TASK TO CARRY OUT: Search the entries below for "Example" and copy each matching line.

STUDY MATERIAL below:

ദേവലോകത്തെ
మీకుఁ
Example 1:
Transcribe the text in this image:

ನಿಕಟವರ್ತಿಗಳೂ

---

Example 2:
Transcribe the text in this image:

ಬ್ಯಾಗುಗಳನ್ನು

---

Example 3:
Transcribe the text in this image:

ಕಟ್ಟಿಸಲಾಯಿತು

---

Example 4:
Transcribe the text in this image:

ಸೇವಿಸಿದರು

End of STUDY MATERIAL.
STUDY MATERIAL below:

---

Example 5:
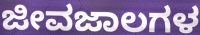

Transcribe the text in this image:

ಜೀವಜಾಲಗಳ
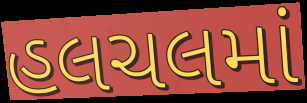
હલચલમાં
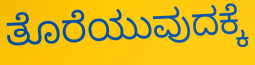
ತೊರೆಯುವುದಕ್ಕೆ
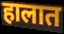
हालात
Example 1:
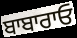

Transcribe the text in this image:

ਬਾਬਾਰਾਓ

End of STUDY MATERIAL.

RESULT OF THIS EXERCISE:
Example 1:
Example 2:
Example 3:
Example 4:
Example 5:
Example 1:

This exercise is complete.